Lima tahun pasca kelulusan. Harun telah bekerja di salah satu perusahaan multi nasional Ia menjabat sebagai Manajer Operasional. Kini Ia telah menjadi orang penting. Gajinya tinggi. Hidupnya penuh dengan kemewahan layaknya para bos eksekutif. Kini Ia tak lagi hidup menderita seperti saat masih duduk di bangku kuliah dengan mengharapakan uang beasiswa dari pemerintah. Berbeda dengan Harun, Asman tak pernah lagi terdengar kabarnya. Kemanakah sahabat karib yang selalu bersamanya semasa kuliah. Dimanakah Ia tinggal ? Bagiamana keadaannya ?. bagai hilang ditelan bumi Asman benar-benar menghilang. Harun berusaha mencari tahu keberadaan rekannya itu tapi tidak ada satupun kerabat dekat yang bisa dihubungi, teman-teman lain pun tak pernah tahu dimana sebenarnya Asman, pemuda lucu, penyabar, baik hati, dan setia kawan itu tak ada jejaknya selain dokumentasi foto yang masih disimpan rapi oleh Harun.Terlepas perhatiannya dari Asman. Harun teringat kembali tentang jasa seorang pemilik warung yang telah memberi mereka sebungkus nasi. Kali ini Ia berencana menemui pemilik warung tersebut dengan maksud menyampaikan rasa terima kasih serta membalas kebaikannya.

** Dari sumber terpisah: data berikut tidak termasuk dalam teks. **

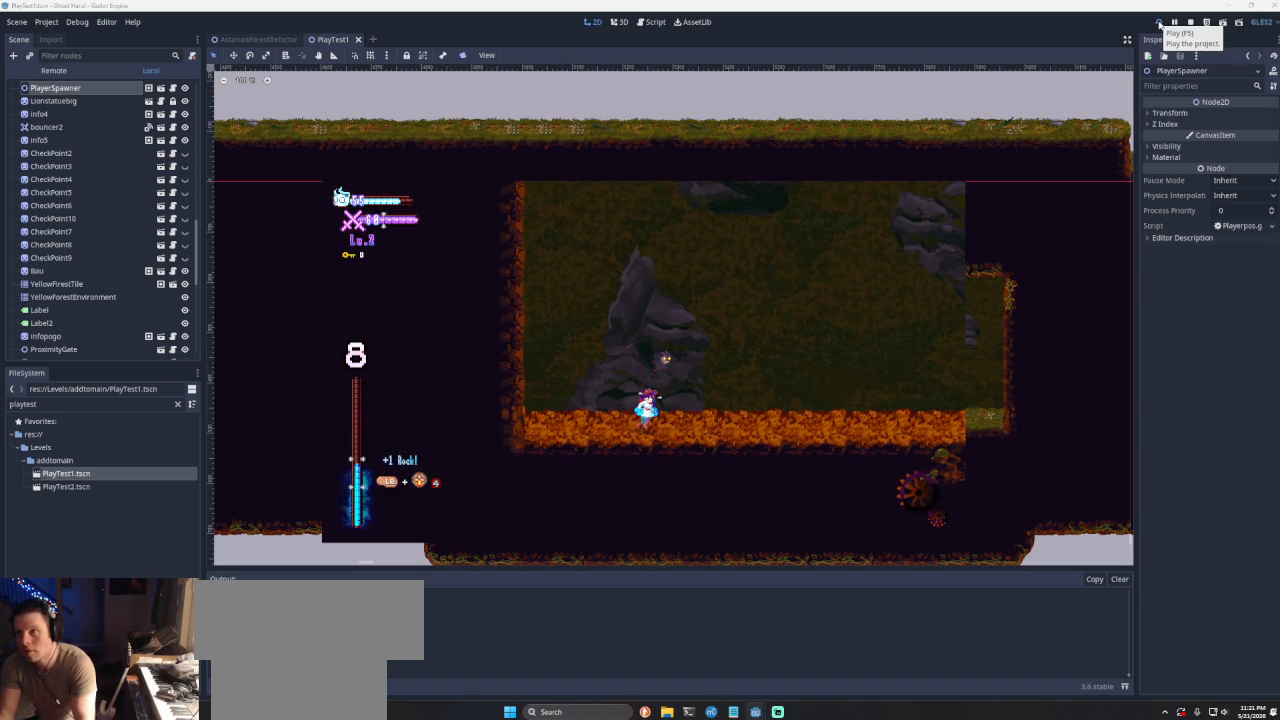
{"buttons": [], "left_stick": "right", "right_stick": "center", "events": [[333, "left_stick", "right"]]}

Sesampainya di dapan warung, Harun sedikit terkejut dan kagum. Bagaimana tidak warung nasi kecil itu kini telah berubah menjadi restoran besar dan mewah. Akhirnya Harun memberanikan diri masuk ke dalam restoran tersebut. Di sudut ruangan seorang bapak dengan wajah familiar tersenyum lembut kepadanya. Ya, itu adalah Pak Yono, sang pemilik warung.

“Assalamu’alaikum.. masih ingatkah bapak dengan saya ?”. Sapa Harun

“Wa’alaikumsalam, tentu saja aku masih ingat. Mari-mari silakan duduk!.” Pak Yono mempersilahkan duduk dan kemudian mengajaknya berbincang sambil menikmati menu andalan restoran tersebut.

Mereka saling bertanya kabar, saling bertanya tentang perjalanan kehidupan masing-masing. Obrolan dimulai dari sang pemilik resto Pak Yono, beliau bercerita bagaimana restoran ini berkembang dari waktu ke waktu berkat bimbingan dan arahan dari pemegang saham, keuletan dan kerja keras para karyawan, serta keikhlasan dan ketulusan para pengunjungnya. Begitu pula Harun, Ia dengan semangat menceritakan bagaimana Ia bisa menjadi seperti saat ini, Sebelum lulus kuliah Harun sudah dihubungi oleh beberapa perusahaan besar untuk ditempatkan pada posisi yang strategis. Sebuah cerita yang sangat inspiratif.

Hingga pada suatu momen Harun bercerita tentang Asman yang dulu datang bersamanya. Harun berkata bahwa Ia kini tak mengetahui lagi keberadaan rekannya itu. Ia terus bercerita tentang kebaikan, sifat, dan karakter dari sahabat karibnya. Pak Yono pemilik warung yang kini berkembang menjadi restoran hanya tersenyum mendengarkan cerita dari Harun sambil sesekali menyela untuk memperjelas. Hingga pada suatu ketika Pak Yono pemilik warung itu berkata.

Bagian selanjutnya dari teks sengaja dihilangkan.